Télévision mobile personnelle : l'écueil des opérateurs

Initialement programmé pour 2007, le lancement télévision mobile personnelle en France prend encore du retard. Le gouvernement tablait sur un accord fin avril, puis mi-mai entre les acteurs concernés. Celui-ci se heurte au refus des opérateurs de téléphonie mobile.



Un dossier enlisé

Télévision mobile personnelle : l'écueil des opérateurs
Lors d'une réunion mardi dernier au Secrétariat d'Etat à l'économie numérique, Orange et SFR ont indiqué qu'ils refusaient de financer la construction d'un réseau de diffusion à la norme DVB-H, alors qu'ils ne sont pas propriétaires des fréquences. Bouygues Télécom avait également annoncé son refus début mai.

Une mission visant à trouver un accord sur le modèle économique de la télévision mobile personnelle (TMP) avait été confiée par le gouvernement au producteur Cyril Viguier. En effet, alors que 16 chaînes ont été sélectionnées en 2008 par le Conseil supérieur de l'audiovisuel et l'Etat pour constituer un premier bouquet de TMP, les discussions entre acteurs n'ont pas pu encore aboutir, notamment sur le modèle économique de ce service innovant .

Le budget estimé pour le projet est de 150 millions d'euros sur 6 ans. Un budget que les éditeurs des 13 chaînes retenues il y a un an par le CSA (Canal Plus, Direct 8, EuropaCorp, Eurosport, i-Télé, M6, NRJ 12, NT1, Orange Sports TV, TF1, Virgin 17 et W9) verraient bien pris en charge à 87 % par les opérateurs. Eux, investissant pour leur part dans les contenus. Une vision à laquelle les opérateurs - y compris Orange - opposent une fin de non recevoir provoquant ainsi l'enlisement du dossier.

Où se trouve la source de revenus ?

Si les positions des différents acteurs sont si fortement arcboutés, c'est sans doute parce-qu'on ne sit pas encore exactement quelles seront les sources de revenus de la télévision mobile personnelle. En Corée et au Japon, où la télévision mobile personnelle connaît un vrai succès, ce marché n'est toujours pas stabilisé et est encore en quête de rentabilité.
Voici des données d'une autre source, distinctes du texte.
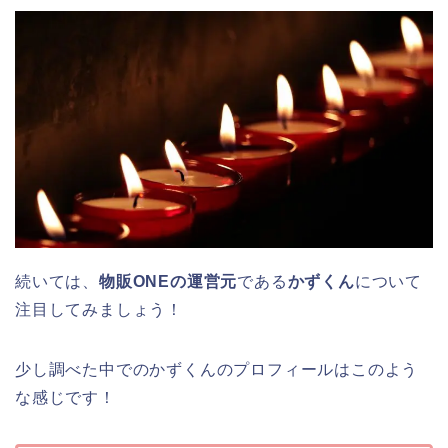
続いては、
物販ONEの運営元
である
かずくん
について
注目してみましょう！
少し調べた中でのかずくんのプロフィールはこのよう
な感じです！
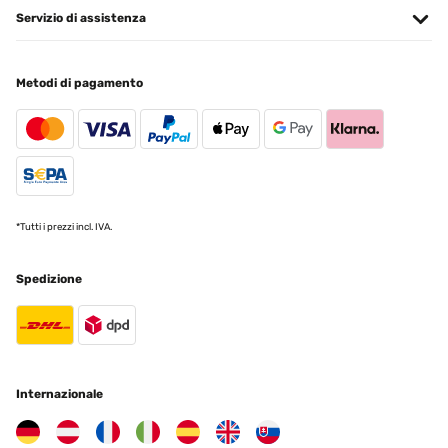
14/11/2024
Servizio di assistenza
Orologio da parete molto bello. Consiglio a tutti per chi vuole
qualcosa di bello da esporre
Metodi di pagamento
Utente Amazon
Tradurre
VALUTAZIONE VERIFICATA
07/11/2024
*Tutti i prezzi incl. IVA.
Bello ,d effetto
Utente Amazon
Spedizione
Tradurre
VALUTAZIONE VERIFICATA
29/04/2024
Internazionale
Oggetto pervenuto con un imballo impeccabile, le lancette vengono
protette con una copertura in plastica. Molto gradevole, di facile
installazione e con un meccanismo di rotazione lancette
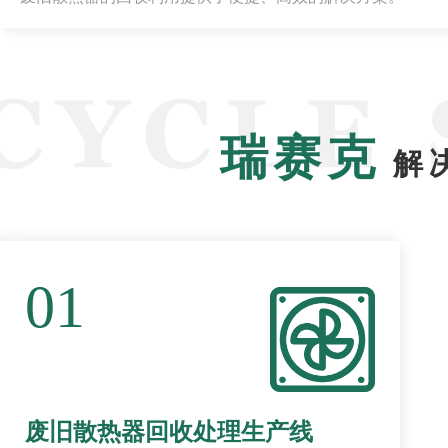
瑞赛克
解
01
废旧散热器回收处理生产线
Orange, dont une des chaînes a été retenue par le CSA, estime que la publicité ne suffira pas à financer la TMP et qu'il faudra envisager la cohabitation entre chaînes gratuites et payantes, à l'instar de ce qui se passe sur la TNT.

Une télévision numérique 2.0

De plus, pour Catherine Ledrogo, responsable de la TV mobile chez Orange, "la TV mobile, c'est bien plus que de la TV sur mobile: c'est de la TV live, de la TV à la demande, des programmes spécifiques conçus pour le mobile, et des contenus auto-produits par les abonnés avec la caméra de leur téléphone portable".
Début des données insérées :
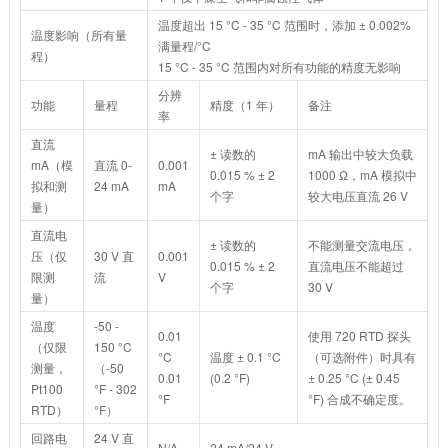
温度超出 15 °C - 35 °C 范围时，添加 ± 0.002%
温度影响（所有量
满量程/°C
程）
15 °C - 35 °C 范围内对所有功能的精度无影响
分辨
功能
量程
精度（1 年）
备注
率
直流
± 读数的
mA 输出中较大负载
mA（模
直流 0-
0.001
0.015 % ± 2
1000 Ω，mA 模拟中
拟和测
24 mA
mA
个字
较大电压直流 26 V
量）
直流电
± 读数的
不能测量交流电压，
压（仅
30 V 直
0.001
0.015 % ± 2
直流电压不能超过
限测
流
V
个字
30 V
量）
温度
-50 -
0.01
使用 720 RTD 探头
（仅限
150 °C
°C
温度 ± 0.1 °C
（可选附件）时具有
测量，
（-50
0.01
(0.2 °F)
± 0.25 °C (± 0.45
Pt100
°F - 302
°F
°F) 合成不确定度。
RTD）
°F）
回路电
24 V 直
N/A
24 mA/24 V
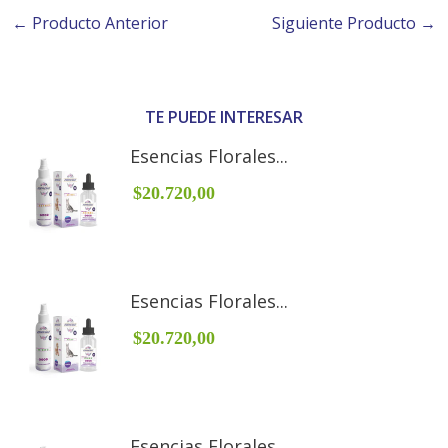
← Producto Anterior
Siguiente Producto →
TE PUEDE INTERESAR
Esencias Florales...
$20.720,00
Esencias Florales...
$20.720,00
Esencias Florales...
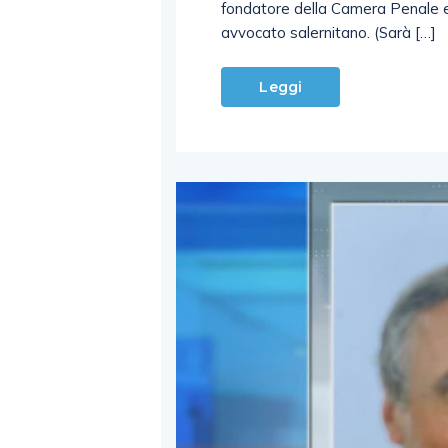
fondatore della Camera Penale e
avvocato salernitano. (Sarà […]
Leggi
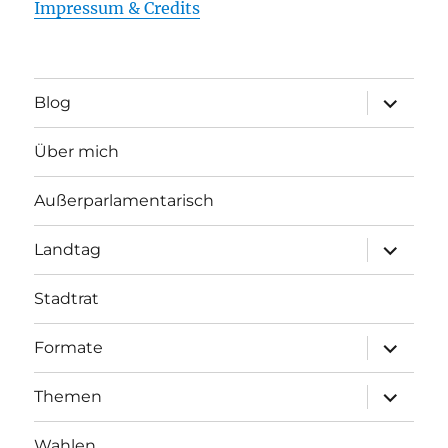
Impressum & Credits
Unterme
Blog
öffnen
Über mich
Außerparlamentarisch
Unterme
Landtag
öffnen
Stadtrat
Unterme
Formate
öffnen
Unterme
Themen
öffnen
Wahlen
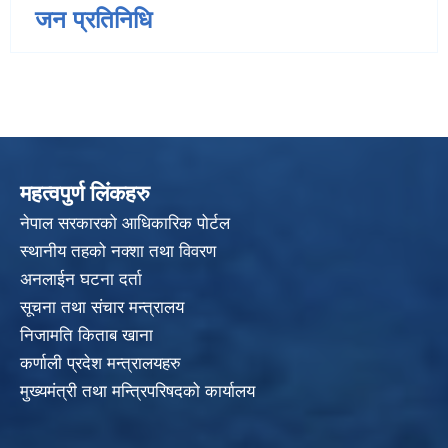
जन प्रतिनिधि
महत्वपुर्ण लिंकहरु
नेपाल सरकारको आधिकारिक पोर्टल
स्थानीय तहको नक्शा तथा विवरण
अनलाईन घटना दर्ता
सूचना तथा संचार मन्त्रालय
निजामति किताब खाना
कर्णाली प्रदेश मन्त्रालयहरु
मुख्यमंत्री तथा मन्त्रिपरिषदको कार्यालय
Ce dernier point est ce qui fait que Jean-Louis Missika, sociologue des médias et vice-président du conseil d'administration de Free, est quand à lui persuadé que les revenus de la TMP ne viendront pas du tout de là où l'on pourrait les attendre. "Ce sera comme pour les SMS, les opérateurs misaient sur les SMS d'information, et finalement ce sont les messages de communication interpersonnelle qui ont dominé le marché". Il estime donc que "pour la TMP, l'essentiel du chiffre d'affaires sera généré, non pas par des oeuvres audiovisuelles produites pour le mobile, mais plus probablement par des contenus auto-produits, que des individus enverront à d'autres individus de leur entourage et de leur famille". Une TV mobile 2.0 ?
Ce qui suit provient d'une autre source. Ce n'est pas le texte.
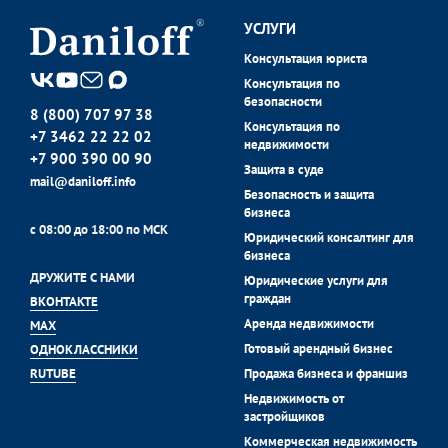
УСЛУГИ
Консультация юриста
Консультация по
безопасности
8 (800) 707 97 38
Консультация по
+7 3462 22 22 02
недвижимости
+7 900 390 00 90
Защита в суде
mail@daniloff.info
Безопасность и защита
бизнеса
с 08:00 до 18:00 по МСК
Юридический консалтинг для
бизнеса
ДРУЖИТЕ С НАМИ
Юридические услуги для
граждан
ВКОНТАКТЕ
Аренда недвижимости
MAX
Готовый арендный бизнес
ОДНОКЛАССНИКИ
Продажа бизнеса и франшиз
RUTUBE
Недвижимость от
застройщиков
Коммерческая недвижимость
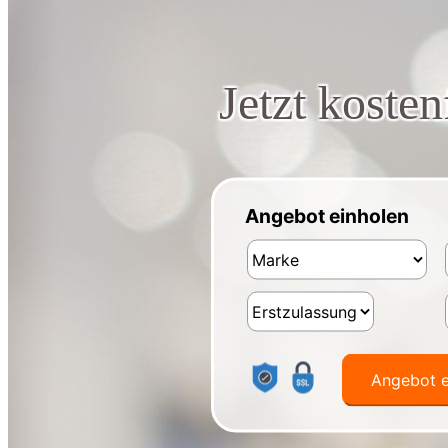
Jetzt koste
Angebot einholen
Angebot 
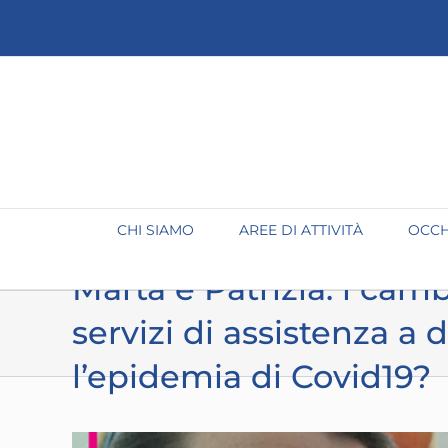
Salta
al
contenuto
CHI SIAMO
AREE DI ATTIVITÀ
OCCH
Marta e Patrizia: i cam
servizi di assistenza a 
l’epidemia di Covid19?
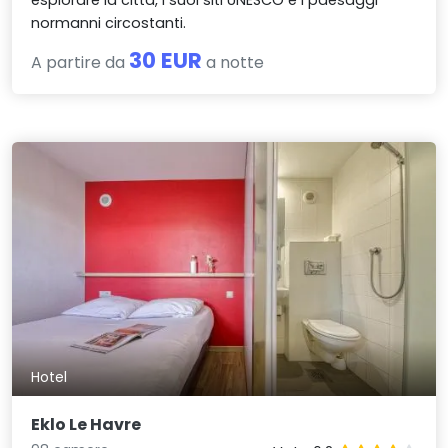
normanni circostanti.
30 EUR
A partire da
a notte
Hotel
Eklo Le Havre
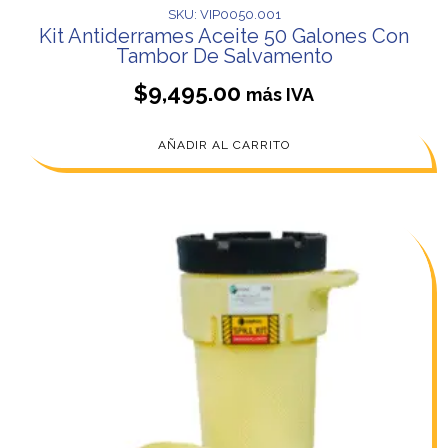
SKU: VIP0050.001
Kit Antiderrames Aceite 50 Galones Con
Tambor De Salvamento
$
9,495.00
más IVA
AÑADIR AL CARRITO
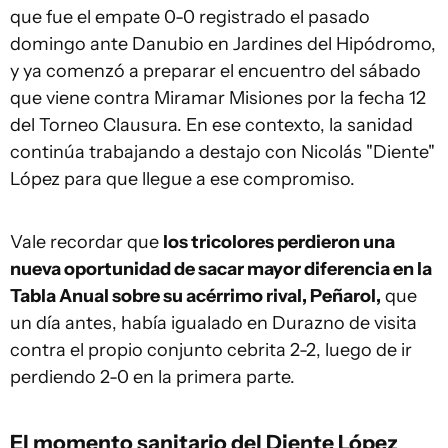
que fue el empate 0-0 registrado el pasado
domingo ante Danubio en Jardines del Hipódromo,
y ya comenzó a preparar el encuentro del sábado
que viene contra Miramar Misiones por la fecha 12
del Torneo Clausura. En ese contexto, la sanidad
continúa trabajando a destajo con Nicolás "Diente"
López para que llegue a ese compromiso.
Vale recordar que
los tricolores perdieron una
nueva oportunidad de sacar mayor diferencia en la
Tabla Anual sobre su acérrimo rival, Peñarol,
que
un día antes, había igualado en Durazno de visita
contra el propio conjunto cebrita 2-2, luego de ir
perdiendo 2-0 en la primera parte.
El momento sanitario del Diente López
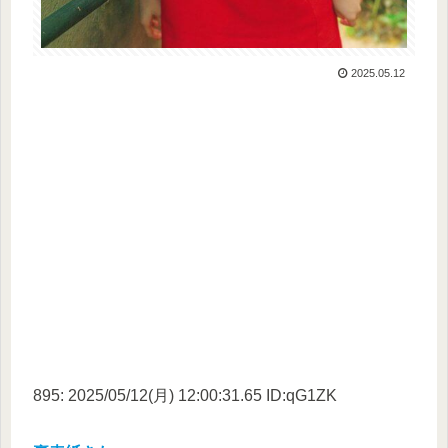
2025.05.12
895: 2025/05/12(月) 12:00:31.65 ID:qG1ZK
Si sa vision est juste, cela ne manquera pas d'ouvrir de nouvelles perspectives pour le marketing viral, qu'il convient déjà d'imaginer

Concurrence avec la 3G ?

Télévision mobile personnelle : l'écueil des opérateurs
Finalement, ce qui explique peut-être le peu d'empressement des opérateurs mobile, c'est la concurrence de ce nouveau service avec leurs offres 3G/3G+ pour laquelle ils ont du débourser de lourds investissements en licence et en équipements. La télévision sur mobile 3G était jusqu'à présent proposée la plupart du temps à des prix exorbitants (0,5 € /minute), jusqu'à l'apparition de forfaits illimités. Le prix et la qualité très moyenne des images n'ont d'ailleurs pas séduit les consommateurs.

Cela reviendrait alors à cantonner la 3G/3G+ au transferts de données et à l'internet mobile, pour lequel les consommateurs sont partants, à condition de se voir proposer des forfaits raisonnables.

Il n'est donc pas si sûr que les opérateurs aient très envie que la télévision mobile personnelle voit le jour.